First, the global gold trade distorts the Swiss current account (CA) balance. “As mentioned earlier, movements in net gold imports are reinforced by movements in the gold price in times of global stress,” she noted. “These two factors thus induce sizeable fluctuations in the CA balance. Chart 5 plots the official CA balance together with a simple ‘smoothed’ CA balance, which is stripped out of the deviations of gold net imports from their average. The smoothed measure removes the volatility induced by the safe-haven motive of global gold demand.”

“During periods of global stress—that is, during the global financial crisis, the Euro debt crisis, and at the onset of the COVID-19 pandemic—net gold imports tended to increase, thus pushing down the CA balance,” Wicht said. “Outside of these periods, the CA balance instead tended to be overstated as net gold imports undershot their average.”
The analysis also illuminates another specificity: The “gold trade generates cyclical movements in the CA balance that are independent of Swiss fundamentals and policies but instead reflect shifts in global conditions,” she wrote. “When using the Swiss CA balance to assess economic fundamentals and policies, it is thus important to strip out the cyclical impact of gold trade.”

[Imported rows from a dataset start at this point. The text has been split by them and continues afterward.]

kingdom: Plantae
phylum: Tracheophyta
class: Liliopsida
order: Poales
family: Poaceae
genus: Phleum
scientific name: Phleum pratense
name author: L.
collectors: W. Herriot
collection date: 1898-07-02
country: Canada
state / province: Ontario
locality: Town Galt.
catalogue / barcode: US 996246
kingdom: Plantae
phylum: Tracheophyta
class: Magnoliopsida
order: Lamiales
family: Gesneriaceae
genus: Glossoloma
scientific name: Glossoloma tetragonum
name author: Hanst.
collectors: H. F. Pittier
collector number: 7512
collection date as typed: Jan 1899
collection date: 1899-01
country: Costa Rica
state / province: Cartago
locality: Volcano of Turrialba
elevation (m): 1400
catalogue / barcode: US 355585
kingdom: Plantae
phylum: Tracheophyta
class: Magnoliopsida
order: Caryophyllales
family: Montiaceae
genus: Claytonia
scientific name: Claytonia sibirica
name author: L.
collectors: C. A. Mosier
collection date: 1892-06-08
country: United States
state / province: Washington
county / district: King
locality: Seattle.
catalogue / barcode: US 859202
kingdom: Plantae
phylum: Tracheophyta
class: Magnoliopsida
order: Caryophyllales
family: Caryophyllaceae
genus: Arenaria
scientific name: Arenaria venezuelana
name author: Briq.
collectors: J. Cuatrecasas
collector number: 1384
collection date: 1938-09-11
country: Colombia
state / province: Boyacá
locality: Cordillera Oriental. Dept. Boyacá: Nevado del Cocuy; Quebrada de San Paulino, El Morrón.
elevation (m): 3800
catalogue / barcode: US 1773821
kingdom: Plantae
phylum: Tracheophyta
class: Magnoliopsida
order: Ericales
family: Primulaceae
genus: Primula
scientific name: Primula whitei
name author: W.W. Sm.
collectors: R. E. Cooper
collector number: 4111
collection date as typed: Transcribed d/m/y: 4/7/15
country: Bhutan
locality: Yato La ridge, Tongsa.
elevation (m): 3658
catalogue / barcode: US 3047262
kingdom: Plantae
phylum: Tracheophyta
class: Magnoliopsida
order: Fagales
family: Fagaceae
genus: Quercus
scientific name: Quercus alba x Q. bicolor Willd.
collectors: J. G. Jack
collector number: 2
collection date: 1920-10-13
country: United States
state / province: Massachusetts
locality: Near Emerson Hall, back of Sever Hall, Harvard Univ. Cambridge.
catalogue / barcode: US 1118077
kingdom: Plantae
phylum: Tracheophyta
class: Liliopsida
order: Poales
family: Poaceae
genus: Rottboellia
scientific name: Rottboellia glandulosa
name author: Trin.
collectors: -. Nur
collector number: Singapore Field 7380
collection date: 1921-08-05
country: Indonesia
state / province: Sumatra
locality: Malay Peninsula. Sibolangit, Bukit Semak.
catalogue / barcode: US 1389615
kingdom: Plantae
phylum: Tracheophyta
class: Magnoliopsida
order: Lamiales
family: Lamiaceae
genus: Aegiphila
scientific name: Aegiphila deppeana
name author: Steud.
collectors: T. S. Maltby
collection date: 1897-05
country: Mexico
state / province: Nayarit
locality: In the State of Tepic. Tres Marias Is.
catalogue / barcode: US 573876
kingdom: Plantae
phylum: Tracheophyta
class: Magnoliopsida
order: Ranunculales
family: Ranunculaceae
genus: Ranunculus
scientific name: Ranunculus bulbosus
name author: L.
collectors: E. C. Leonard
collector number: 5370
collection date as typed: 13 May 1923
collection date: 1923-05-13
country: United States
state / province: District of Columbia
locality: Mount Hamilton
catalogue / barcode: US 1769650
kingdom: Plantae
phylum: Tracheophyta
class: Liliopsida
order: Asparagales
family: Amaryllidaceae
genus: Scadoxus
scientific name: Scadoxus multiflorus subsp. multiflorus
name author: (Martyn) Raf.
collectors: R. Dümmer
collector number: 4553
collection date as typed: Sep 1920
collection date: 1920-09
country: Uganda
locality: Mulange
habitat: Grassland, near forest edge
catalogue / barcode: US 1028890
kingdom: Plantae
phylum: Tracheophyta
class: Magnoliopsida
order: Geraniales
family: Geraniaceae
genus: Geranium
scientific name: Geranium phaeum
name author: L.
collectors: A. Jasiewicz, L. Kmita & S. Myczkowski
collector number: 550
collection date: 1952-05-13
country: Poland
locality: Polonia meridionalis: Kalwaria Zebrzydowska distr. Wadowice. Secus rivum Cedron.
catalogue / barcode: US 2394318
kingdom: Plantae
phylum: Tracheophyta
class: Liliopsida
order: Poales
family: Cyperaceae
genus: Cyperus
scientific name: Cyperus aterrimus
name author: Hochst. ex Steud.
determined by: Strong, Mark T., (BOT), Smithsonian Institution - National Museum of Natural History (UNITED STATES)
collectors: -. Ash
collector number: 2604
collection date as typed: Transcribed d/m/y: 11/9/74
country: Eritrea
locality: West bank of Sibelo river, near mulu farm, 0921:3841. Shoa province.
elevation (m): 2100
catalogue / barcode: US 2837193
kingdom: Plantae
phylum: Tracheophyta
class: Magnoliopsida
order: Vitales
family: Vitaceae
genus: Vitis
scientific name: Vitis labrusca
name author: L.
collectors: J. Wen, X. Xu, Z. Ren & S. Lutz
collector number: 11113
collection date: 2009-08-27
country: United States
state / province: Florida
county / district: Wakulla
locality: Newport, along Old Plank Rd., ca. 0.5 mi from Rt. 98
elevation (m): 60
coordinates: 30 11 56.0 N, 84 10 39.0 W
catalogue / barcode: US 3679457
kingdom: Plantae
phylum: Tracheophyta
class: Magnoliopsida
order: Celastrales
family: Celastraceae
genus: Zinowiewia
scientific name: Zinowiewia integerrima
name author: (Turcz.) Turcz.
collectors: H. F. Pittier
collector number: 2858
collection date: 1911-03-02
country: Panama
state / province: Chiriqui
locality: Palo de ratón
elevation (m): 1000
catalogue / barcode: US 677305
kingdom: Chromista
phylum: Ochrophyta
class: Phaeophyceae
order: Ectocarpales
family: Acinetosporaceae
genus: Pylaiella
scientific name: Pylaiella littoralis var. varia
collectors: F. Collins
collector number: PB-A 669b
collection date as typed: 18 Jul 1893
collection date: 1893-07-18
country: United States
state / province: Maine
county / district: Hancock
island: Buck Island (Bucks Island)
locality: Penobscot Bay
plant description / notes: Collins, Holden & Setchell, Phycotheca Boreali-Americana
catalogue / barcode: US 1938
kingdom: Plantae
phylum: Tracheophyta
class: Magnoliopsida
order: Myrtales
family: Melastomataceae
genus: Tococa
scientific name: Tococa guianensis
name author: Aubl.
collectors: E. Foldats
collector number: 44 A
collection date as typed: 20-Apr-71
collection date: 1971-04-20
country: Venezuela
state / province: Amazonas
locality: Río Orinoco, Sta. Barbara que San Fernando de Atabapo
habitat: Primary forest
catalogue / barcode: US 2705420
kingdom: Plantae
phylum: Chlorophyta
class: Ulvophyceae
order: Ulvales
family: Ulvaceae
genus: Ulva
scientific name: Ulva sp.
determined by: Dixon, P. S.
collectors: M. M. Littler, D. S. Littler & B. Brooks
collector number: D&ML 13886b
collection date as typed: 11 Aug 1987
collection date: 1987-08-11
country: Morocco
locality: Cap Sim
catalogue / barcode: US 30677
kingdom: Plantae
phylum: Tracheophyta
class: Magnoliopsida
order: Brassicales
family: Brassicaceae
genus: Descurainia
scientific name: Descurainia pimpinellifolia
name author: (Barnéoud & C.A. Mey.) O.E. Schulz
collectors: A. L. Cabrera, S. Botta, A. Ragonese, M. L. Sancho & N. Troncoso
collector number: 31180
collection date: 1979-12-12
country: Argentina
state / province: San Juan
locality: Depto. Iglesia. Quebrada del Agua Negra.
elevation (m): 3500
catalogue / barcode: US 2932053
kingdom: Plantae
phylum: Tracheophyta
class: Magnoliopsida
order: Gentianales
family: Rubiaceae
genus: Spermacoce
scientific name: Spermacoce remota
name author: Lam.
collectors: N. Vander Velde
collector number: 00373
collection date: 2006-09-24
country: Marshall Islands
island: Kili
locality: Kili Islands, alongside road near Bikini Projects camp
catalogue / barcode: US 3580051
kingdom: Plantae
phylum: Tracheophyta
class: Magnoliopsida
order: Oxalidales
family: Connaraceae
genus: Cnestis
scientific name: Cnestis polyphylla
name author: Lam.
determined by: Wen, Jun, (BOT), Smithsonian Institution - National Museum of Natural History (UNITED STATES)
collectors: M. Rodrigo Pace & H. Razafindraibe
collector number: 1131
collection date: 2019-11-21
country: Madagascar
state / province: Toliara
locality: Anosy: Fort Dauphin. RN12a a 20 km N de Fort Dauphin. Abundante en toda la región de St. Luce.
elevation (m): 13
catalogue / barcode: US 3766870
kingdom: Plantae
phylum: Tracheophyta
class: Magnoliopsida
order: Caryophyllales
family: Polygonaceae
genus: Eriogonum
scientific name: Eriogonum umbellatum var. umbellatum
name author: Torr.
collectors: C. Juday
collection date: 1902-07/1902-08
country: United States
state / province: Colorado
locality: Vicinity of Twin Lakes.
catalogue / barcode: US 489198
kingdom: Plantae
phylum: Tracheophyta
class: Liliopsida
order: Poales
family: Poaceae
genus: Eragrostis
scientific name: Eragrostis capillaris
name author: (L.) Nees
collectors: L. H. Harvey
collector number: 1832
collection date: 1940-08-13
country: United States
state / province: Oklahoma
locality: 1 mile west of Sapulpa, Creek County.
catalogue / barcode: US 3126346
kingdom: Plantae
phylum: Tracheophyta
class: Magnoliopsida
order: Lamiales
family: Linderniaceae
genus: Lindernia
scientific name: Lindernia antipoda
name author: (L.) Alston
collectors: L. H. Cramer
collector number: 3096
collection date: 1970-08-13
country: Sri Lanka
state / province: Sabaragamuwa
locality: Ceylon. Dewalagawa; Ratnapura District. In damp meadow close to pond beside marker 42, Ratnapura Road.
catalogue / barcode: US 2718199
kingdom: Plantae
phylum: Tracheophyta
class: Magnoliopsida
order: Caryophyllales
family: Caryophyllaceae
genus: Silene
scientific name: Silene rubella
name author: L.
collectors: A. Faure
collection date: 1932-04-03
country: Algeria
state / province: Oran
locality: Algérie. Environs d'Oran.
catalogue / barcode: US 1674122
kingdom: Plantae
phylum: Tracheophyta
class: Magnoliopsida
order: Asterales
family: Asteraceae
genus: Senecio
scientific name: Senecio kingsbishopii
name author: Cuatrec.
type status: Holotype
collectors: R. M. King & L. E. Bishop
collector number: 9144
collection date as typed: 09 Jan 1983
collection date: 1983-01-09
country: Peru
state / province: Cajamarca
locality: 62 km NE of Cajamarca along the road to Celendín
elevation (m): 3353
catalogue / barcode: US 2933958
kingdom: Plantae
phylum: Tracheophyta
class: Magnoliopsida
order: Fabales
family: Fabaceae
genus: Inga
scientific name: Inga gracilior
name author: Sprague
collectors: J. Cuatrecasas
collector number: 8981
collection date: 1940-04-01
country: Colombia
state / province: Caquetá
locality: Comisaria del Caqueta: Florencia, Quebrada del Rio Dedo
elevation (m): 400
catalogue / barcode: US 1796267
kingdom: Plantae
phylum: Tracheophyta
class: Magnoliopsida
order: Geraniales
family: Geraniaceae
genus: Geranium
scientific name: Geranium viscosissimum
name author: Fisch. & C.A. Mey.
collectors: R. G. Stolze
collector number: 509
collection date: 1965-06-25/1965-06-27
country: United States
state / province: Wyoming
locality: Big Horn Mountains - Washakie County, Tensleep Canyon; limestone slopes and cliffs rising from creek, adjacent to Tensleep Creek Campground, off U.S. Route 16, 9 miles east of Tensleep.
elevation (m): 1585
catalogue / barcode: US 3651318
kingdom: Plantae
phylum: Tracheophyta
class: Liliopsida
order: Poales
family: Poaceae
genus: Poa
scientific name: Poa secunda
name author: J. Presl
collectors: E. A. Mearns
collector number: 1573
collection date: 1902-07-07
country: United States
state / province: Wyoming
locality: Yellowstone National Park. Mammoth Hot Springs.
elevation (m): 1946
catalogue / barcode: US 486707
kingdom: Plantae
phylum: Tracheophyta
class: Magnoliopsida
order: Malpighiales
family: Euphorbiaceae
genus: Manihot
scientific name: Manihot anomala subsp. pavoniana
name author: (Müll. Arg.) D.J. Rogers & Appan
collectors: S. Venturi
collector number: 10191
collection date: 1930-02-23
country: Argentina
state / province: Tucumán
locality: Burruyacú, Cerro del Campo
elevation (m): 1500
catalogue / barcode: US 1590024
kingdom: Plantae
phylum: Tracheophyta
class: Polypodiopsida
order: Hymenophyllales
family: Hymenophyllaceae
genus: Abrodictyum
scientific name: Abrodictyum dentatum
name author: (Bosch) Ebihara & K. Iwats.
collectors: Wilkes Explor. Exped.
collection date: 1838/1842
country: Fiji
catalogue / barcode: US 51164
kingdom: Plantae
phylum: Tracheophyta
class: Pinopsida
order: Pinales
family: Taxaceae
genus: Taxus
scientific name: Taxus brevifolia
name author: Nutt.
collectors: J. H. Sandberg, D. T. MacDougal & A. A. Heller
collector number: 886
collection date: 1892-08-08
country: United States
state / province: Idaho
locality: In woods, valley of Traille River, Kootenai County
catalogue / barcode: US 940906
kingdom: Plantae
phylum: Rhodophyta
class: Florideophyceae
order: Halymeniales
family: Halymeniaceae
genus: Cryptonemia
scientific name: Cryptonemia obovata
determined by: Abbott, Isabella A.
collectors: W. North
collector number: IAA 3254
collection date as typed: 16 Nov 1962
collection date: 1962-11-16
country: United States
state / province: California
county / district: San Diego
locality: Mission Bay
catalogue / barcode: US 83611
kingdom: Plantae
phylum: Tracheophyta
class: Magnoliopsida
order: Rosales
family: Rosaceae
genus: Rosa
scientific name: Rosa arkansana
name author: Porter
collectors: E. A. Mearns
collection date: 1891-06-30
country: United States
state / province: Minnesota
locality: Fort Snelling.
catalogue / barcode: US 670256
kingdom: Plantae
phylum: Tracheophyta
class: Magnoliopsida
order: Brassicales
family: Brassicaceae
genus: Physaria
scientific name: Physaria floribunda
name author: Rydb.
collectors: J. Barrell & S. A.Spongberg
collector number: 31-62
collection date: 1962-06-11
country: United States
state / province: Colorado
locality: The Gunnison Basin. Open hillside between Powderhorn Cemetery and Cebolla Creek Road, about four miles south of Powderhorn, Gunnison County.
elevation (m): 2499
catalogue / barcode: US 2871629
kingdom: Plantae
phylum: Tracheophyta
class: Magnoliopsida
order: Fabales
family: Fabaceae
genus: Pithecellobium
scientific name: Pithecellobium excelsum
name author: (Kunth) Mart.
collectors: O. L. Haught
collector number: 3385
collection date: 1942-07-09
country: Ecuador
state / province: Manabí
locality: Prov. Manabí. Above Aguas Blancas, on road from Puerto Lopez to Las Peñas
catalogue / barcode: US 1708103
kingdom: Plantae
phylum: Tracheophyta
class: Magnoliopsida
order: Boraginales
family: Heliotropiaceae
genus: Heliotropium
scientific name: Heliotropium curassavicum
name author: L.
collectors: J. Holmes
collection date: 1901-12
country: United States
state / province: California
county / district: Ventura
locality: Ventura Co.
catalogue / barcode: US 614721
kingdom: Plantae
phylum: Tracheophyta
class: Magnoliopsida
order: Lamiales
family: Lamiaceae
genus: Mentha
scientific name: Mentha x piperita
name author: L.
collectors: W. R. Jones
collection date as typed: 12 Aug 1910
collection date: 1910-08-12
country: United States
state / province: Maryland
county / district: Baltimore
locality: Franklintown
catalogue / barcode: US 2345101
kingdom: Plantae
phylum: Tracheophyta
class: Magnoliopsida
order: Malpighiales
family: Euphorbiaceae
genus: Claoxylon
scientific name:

The second implication is that the gold trade necessarily distorts Switzerland’s bilateral trade balances, as illustrated in Switzerland’s trade balance with the U.S.

“The chart again depicts a ‘smoothed’ measure, which strips out deviations of bilateral gold net exports from their average,” Wicht said. “Periodically, the official and smoothed measures diverge significantly. For instance, the official measure shows a substantial increase in the trade balance in 2020—reflecting the surge of COMEX holdings that was shown in Chart 4—whereas the smoothed measure shows a decline in the trade balance. Given the renewed surge in gold exports in recent months, the official measure once again overshoots the smoothed measure.”
“Contrasting the official and smoothed measures suggests that sudden movements in the trade balance should be carefully examined,” Wicht concluded. “At times, these movements reflect specific shifts in the gold trade balance that are due to independent financial motives—rather than to changes in fundamental economic ties and policies.”